• **What is required**
Return all records exactly. Nothing may be added.

• **Data supplied**
────────────────

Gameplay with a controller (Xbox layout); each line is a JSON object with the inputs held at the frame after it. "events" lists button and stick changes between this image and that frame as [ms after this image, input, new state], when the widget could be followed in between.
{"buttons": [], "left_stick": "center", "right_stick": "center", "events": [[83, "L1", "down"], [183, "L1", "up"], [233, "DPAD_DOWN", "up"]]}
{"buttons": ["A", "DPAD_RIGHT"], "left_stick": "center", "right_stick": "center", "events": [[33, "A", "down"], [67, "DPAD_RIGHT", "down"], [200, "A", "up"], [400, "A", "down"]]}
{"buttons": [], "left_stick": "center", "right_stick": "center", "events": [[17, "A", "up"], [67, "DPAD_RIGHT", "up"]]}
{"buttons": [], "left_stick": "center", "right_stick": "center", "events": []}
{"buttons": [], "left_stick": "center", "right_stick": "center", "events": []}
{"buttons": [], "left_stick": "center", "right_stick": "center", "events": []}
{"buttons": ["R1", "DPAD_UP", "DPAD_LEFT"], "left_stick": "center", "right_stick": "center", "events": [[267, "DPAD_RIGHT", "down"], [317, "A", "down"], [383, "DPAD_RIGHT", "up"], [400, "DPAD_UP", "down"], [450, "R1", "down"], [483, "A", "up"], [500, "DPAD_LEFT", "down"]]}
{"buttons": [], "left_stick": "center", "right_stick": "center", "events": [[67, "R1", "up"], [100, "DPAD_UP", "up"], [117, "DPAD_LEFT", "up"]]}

────────────────

• **Your response**
Gameplay with a controller (Xbox layout); each line is a JSON object with the inputs held at the frame after it. "events" lists button and stick changes between this image and that frame as [ms after this image, input, new state], when the widget could be followed in between.
{"buttons": [], "left_stick": "center", "right_stick": "center", "events": [[83, "L1", "down"], [183, "L1", "up"], [233, "DPAD_DOWN", "up"]]}
{"buttons": ["A", "DPAD_RIGHT"], "left_stick": "center", "right_stick": "center", "events": [[33, "A", "down"], [67, "DPAD_RIGHT", "down"], [200, "A", "up"], [400, "A", "down"]]}
{"buttons": [], "left_stick": "center", "right_stick": "center", "events": [[17, "A", "up"], [67, "DPAD_RIGHT", "up"]]}
{"buttons": [], "left_stick": "center", "right_stick": "center", "events": []}
{"buttons": [], "left_stick": "center", "right_stick": "center", "events": []}
{"buttons": [], "left_stick": "center", "right_stick": "center", "events": []}
{"buttons": ["R1", "DPAD_UP", "DPAD_LEFT"], "left_stick": "center", "right_stick": "center", "events": [[267, "DPAD_RIGHT", "down"], [317, "A", "down"], [383, "DPAD_RIGHT", "up"], [400, "DPAD_UP", "down"], [450, "R1", "down"], [483, "A", "up"], [500, "DPAD_LEFT", "down"]]}
{"buttons": [], "left_stick": "center", "right_stick": "center", "events": [[67, "R1", "up"], [100, "DPAD_UP", "up"], [117, "DPAD_LEFT", "up"]]}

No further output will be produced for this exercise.